Fangoria is the bible of fright fans who thrive on gore. Lots of gore. Gore and more gore. Ridiculously ostentatious gore. Mind-boggling, stomachwrenching, gut-churning gore. Special-effects gross-outs as art.

And that is what you'll find in "Demons" - so much so that Signore Argento didn't even bother to submit his film to the Motion Picture Association of America for its ratings review.

Why bother? What he has here is a clear-cut case of X-styled excesses. Getting the MPAA to confirm that fact would only force the film out of theaters that refuse to book any X-rated material.

Instead, Argento has placed a disclaimer on his film, warning that it contains scenes "which are considered shocking!" No one under 17 is admitted, the same policy as for X-rated product.

So you've been warned. Those not greedy for gore should steer clear. This film about an audience trapped in a theater where demons on the screen become marauding demons in the flesh is not one for sensitive tastes.

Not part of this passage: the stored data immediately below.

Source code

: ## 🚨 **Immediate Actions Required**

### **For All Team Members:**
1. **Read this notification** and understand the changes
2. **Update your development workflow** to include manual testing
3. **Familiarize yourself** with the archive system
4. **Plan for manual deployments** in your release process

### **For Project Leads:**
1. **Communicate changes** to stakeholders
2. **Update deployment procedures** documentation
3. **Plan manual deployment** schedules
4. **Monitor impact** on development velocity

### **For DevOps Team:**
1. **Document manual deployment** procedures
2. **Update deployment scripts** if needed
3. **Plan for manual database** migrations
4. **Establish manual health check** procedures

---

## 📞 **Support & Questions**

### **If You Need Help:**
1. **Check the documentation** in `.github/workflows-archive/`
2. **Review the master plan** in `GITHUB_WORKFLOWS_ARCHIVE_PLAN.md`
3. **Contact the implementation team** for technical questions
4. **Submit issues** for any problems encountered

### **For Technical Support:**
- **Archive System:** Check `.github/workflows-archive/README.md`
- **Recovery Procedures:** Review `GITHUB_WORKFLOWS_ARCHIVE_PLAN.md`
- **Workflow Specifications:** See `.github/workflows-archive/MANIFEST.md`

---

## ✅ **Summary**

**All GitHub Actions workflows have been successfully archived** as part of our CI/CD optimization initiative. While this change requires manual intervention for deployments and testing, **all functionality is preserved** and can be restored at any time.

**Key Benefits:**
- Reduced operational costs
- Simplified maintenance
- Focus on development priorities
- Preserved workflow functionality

But what about the fans - the horror -film aesthetes - the faithful Fangoria readers? Will they delight in this fright?

Some will, others won't. I'm not accusing the horror audience of homogeneity. But those who do like it are more likely to embrace the film for familiarity than originality.

"Demons" is formularized to death. It rips off so many movies that it's hard to know where to start. How do I loathe thee? Let me count the ways.

The film's " horror movie within a horror movie" motif has been used countless times. Its heavies are nightmarishly transformed humans with bright contact lenses, hideous claws and green bile oozing from their mouths "(The Exorcist, Abby, The Evil Dead)." These demons devour humans and contaminate their victims, who in turn become demons "(Night of the Living Dead, Day of the Dead, Dawn of the Dead)." And there's a post-apocalyptic thrust by the survivors at the end that's straight out of MadMax and the like.

Need I go on?

Even its makers may admit that the plot is predictable and the acting stinks. But so what? "Demons" doesn't try to achieve horror via mood or suggestion, but with a simpler, more direct approach - shock. And "Demons" has shocks, lots and lots of them. It's as subtle as an earthquake.

Yes, but what about those marvelous special effects? Did you see the bloody transformation scenes? And the way the nail pierced the guy's skull? "Bellissimo!"